La richiesta: Riscrivi il brano su Vittorio de Seta, tutto ciò che va da "Non ho visto" giù fino a "le tribu' scomparse.", mettendo "treno" al posto di "auto".

Il Maestro Vittorio de Seta e' morto giorni fa (il 28 Novembre) all' eta' di ottantasette anni. Ci si ricorda spesso degli artisti nel giorno del loro funerale e negli epitaffi ci si lamenta magari dell' oblio a cui sono stati condannati negli ultimi anni della loro vita. Ovviamente a de Seta non e' stata risparmiata questa rettorica.
Non ho visto tutte le sue opere, ma il suo capolavoro "Banditi ad Orgosolo" rimane uno dei miei film preferiti di sempre. Lo avevo riguardato mesi fa', spinto da un fatto di vita quotidiana che poco c'entra con la Sardegna. Mentre viaggiavo in auto mi capito' di passare in una riserva Indiana, di quelle che ora sopravvivono grazie al gioco d' azzardo e ai negozi di amuleti, unica vestigia della loro storia passata. Rimane infatti poco di cio' che fu la Nazione Indiana, della loro immensa cultura naturalistica, cucina, religione, relazioni sociali. Un senso di profonda tristezza mi assale ogni volta che vedo uno di quei cartelli dell' amministrazione federale, che ricorda che li' c'era stata una tribu'. Tornato a casa, per un ovvio riflesso psicologico, ho pensato che riguardare il film di de Seta fosse il giusto omaggio per tutte le tribu' scomparse.

Righe di dati:
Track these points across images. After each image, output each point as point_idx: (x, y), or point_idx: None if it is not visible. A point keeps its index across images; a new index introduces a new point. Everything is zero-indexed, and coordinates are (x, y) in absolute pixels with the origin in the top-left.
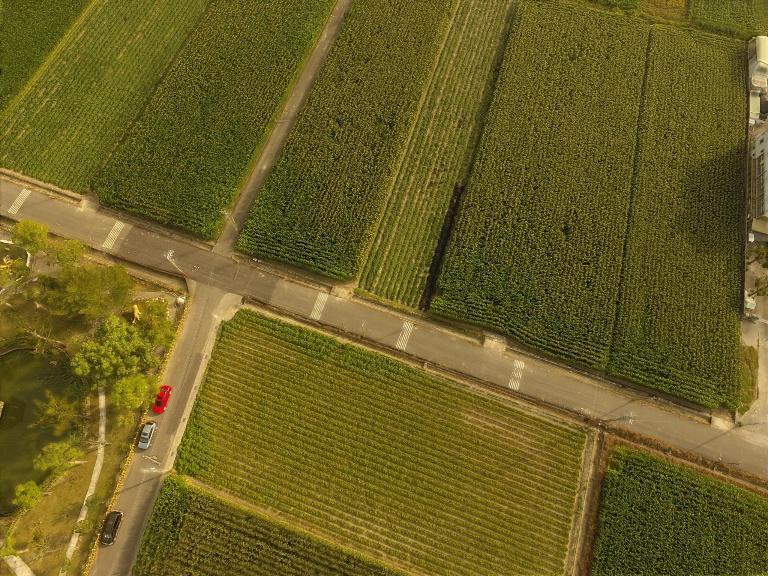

Soluzione del compito:
Non ho visto tutte le sue opere, ma il suo capolavoro "Banditi ad Orgosolo" rimane uno dei miei film preferiti di sempre. Lo avevo riguardato mesi fa', spinto da un fatto di vita quotidiana che poco c'entra con la Sardegna. Mentre viaggiavo in treno mi capito' di passare in una riserva Indiana, di quelle che ora sopravvivono grazie al gioco d' azzardo e ai negozi di amuleti, unica vestigia della loro storia passata. Rimane infatti poco di cio' che fu la Nazione Indiana, della loro immensa cultura naturalistica, cucina, religione, relazioni sociali. Un senso di profonda tristezza mi assale ogni volta che vedo uno di quei cartelli dell' amministrazione federale, che ricorda che li' c'era stata una tribu'. Tornato a casa, per un ovvio riflesso psicologico, ho pensato che riguardare il film di de Seta fosse il giusto omaggio per tutte le tribu' scomparse.